When i was a little girl, i had a stuffed kitten that i would take everywhere i went with me. As naive as i was back then, i always thought that the reason i survived all the abuse, torture, and neglect from my family is because of my stuffed kitten. This is also the most childhood experience i had. I never went to the park to climb the jungle gym, i never had toys, my kitten was the only one i ever had. Having this with me, i imagined, took all the pain and misery away from my life; i was aware that it was just a stuffed animal, but to me everything i went through my kitten was there too. This also was a symbol if my freedom and hope that i would soon escape from my captivity. When i was a child and my parents and i went to a carnival and an older man motioned me towards his direction. I was four years old, and my parents were not paying any speck of attention to me, so i went. He had a bright yellow banana that caught my attention right away. He knelled down and asked " What is your favorite stuffed animal?" I responded "My kitty." "I have lots of kitties." He pointed to his van across the parking lot. " Would you like to to go play with them?" He extended his hand and i reached for it, just then my dad yelled out my name and i rushed over to him. This is a reminder that i escaped this type of scenario before, why couldn't i again?
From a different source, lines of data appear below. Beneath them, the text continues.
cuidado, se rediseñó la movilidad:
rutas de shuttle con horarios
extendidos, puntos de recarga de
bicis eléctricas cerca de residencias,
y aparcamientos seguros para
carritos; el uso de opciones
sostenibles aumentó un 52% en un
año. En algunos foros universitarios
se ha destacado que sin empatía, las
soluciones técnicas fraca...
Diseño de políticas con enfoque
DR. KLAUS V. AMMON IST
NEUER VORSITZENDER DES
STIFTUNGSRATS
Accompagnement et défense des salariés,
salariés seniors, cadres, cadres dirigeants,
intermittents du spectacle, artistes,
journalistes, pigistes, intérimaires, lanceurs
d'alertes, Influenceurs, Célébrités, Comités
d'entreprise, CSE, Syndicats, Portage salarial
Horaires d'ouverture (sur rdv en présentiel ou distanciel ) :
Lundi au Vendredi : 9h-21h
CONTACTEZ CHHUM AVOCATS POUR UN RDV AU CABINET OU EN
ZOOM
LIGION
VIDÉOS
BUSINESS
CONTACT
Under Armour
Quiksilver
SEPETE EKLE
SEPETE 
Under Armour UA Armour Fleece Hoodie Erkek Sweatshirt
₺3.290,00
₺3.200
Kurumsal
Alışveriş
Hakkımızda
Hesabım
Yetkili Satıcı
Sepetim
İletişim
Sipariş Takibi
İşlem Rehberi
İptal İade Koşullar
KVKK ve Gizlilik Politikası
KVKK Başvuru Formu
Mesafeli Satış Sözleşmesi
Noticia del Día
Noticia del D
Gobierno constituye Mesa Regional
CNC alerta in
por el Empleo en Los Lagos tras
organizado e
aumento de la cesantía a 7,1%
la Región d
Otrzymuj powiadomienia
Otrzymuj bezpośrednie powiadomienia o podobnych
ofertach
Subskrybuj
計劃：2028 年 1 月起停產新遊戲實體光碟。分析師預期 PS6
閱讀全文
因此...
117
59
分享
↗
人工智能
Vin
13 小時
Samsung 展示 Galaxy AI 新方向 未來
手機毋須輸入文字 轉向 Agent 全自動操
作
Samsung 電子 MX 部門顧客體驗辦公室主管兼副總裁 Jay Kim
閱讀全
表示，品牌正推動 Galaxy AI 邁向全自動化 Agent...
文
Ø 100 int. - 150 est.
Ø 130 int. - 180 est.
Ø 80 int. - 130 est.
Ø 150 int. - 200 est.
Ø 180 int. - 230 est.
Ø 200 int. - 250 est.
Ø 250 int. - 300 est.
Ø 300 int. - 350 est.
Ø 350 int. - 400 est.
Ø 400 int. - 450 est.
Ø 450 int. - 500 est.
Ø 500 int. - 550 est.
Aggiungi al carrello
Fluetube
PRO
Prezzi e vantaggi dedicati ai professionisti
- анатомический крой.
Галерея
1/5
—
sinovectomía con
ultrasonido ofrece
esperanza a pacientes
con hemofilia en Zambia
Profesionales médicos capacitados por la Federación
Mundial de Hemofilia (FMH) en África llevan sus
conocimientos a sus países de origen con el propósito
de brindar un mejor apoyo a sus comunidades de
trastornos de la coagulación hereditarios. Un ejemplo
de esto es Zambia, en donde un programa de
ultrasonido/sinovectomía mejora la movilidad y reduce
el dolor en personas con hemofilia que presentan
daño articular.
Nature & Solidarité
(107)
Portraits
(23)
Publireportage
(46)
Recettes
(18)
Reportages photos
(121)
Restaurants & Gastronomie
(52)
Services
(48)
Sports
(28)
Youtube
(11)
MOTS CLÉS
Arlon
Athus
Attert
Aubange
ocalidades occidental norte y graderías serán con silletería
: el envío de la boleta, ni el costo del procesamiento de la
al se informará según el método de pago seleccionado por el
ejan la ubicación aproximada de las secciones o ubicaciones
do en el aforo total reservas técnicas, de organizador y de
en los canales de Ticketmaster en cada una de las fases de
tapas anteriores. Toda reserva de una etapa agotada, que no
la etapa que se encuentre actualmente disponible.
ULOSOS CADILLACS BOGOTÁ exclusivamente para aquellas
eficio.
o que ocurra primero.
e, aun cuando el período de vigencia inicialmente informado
I was never interested in music until my release of captivity. Sure i was allowed to play music on the radio that Tom Hose owned, but i didn't have a passion for it as most kids did my age. After my rescue, i felt as though a whole beginning was arising, i started listening to country then romantic love songs and then music that demonstrated my exact feeling in that given moment. I started appreciating music more, but the reason for not being interested in it before was because of my captor and how many boundaries or privileges i had. Not to be mistaken by an anti-social, nothing can help my situation, attitude i felt that music helped my recover from those awful flashbacks i would have every day.Music aided my reformation of being like others and existing in the world, rather than being a milk carton kid.